§ **Stated exercise**: Please rewrite the lines of all the material below as a numbered list, leaving out any blank lines and the pictures.

§ **Provided entries**:
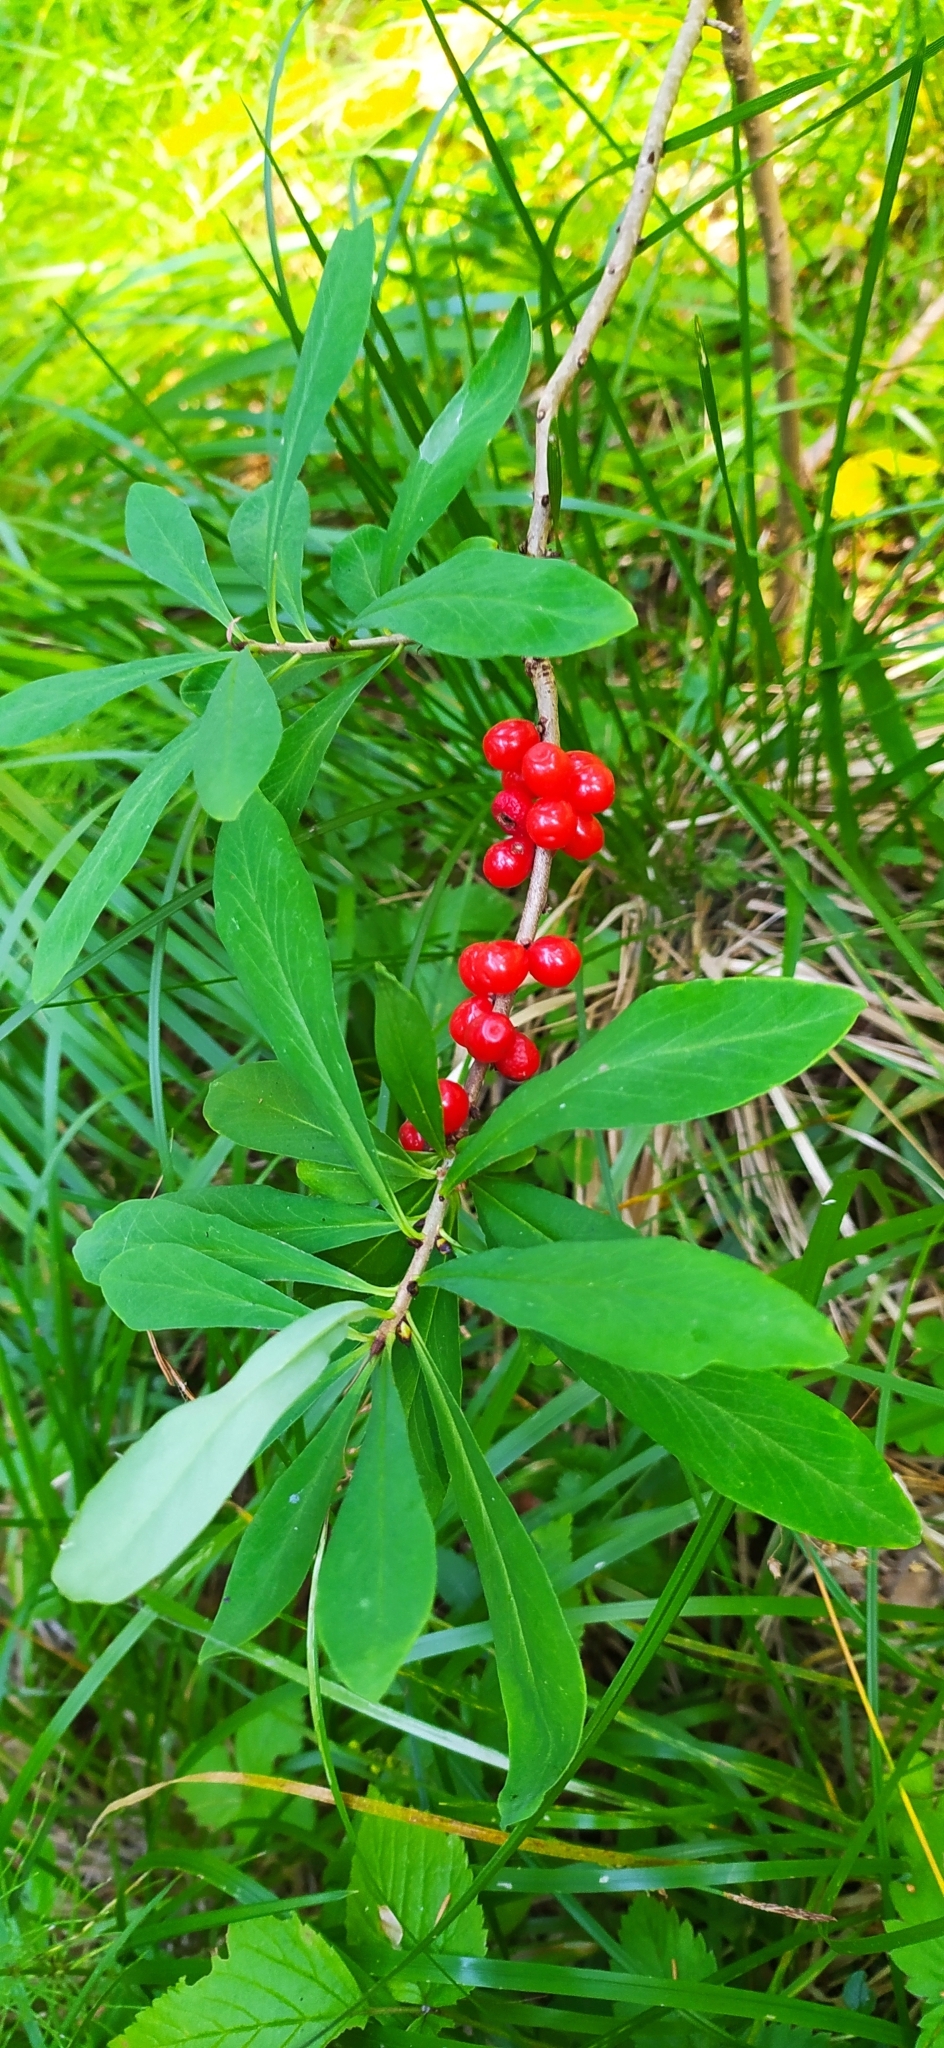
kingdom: Plantae
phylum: Tracheophyta
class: Magnoliopsida
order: Malvales
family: Thymelaeaceae
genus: Daphne
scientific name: Daphne mezereum
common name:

§ **Result of the exercise**:
1. kingdom: Plantae
2. phylum: Tracheophyta
3. class: Magnoliopsida
4. order: Malvales
5. family: Thymelaeaceae
6. genus: Daphne
7. scientific name: Daphne mezereum
8. common name:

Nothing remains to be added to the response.